*Exercise data*.
☆ ☆ ☆ ☆ ☆

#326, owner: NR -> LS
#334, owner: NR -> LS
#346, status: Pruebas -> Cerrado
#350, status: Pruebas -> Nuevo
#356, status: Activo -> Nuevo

☆ ☆ ☆ ☆ ☆

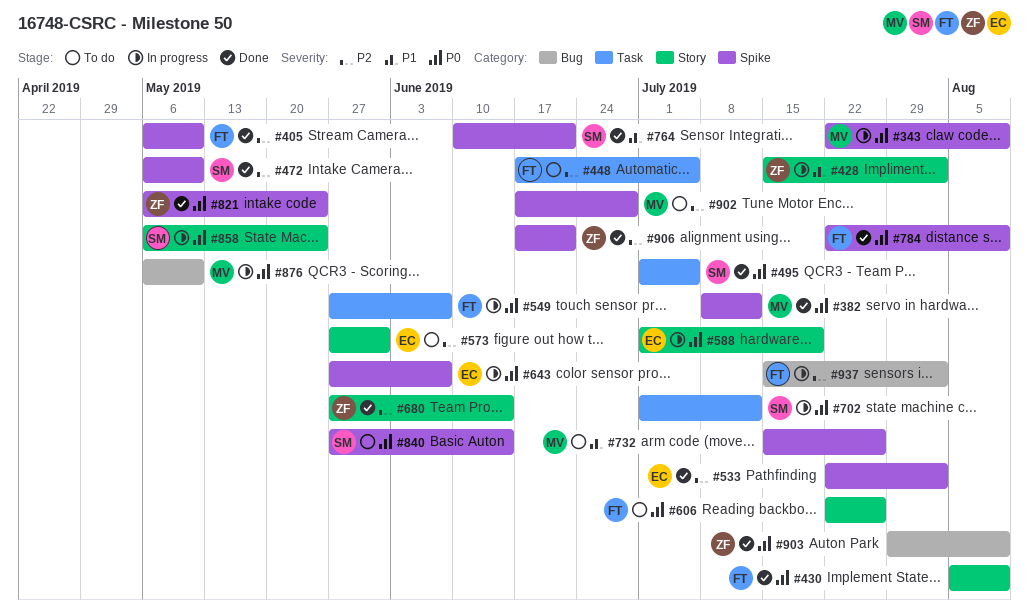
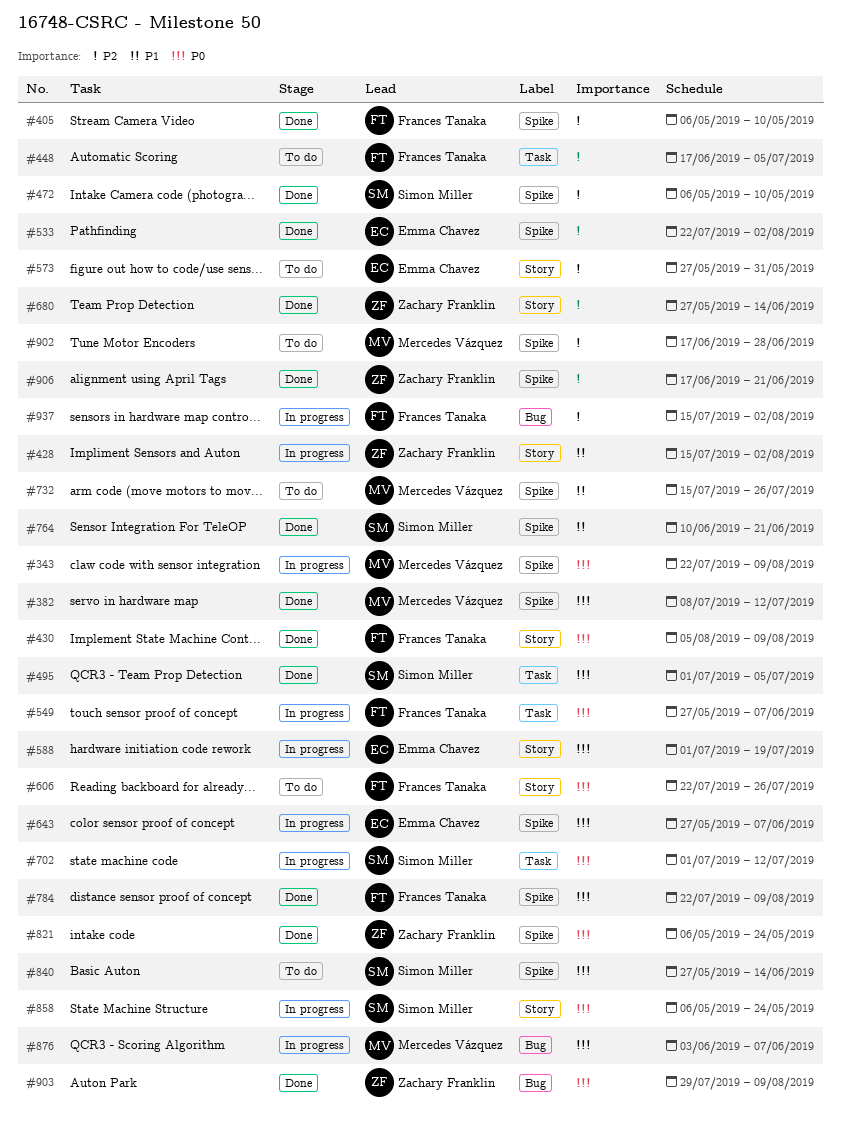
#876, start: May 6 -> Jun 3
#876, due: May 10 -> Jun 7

☆ ☆ ☆ ☆ ☆

*Task instructions*.
Copy each line in the listing where "status" appears.

*Solution to this exercise*.
#346, status: Pruebas -> Cerrado
#350, status: Pruebas -> Nuevo
#356, status: Activo -> Nuevo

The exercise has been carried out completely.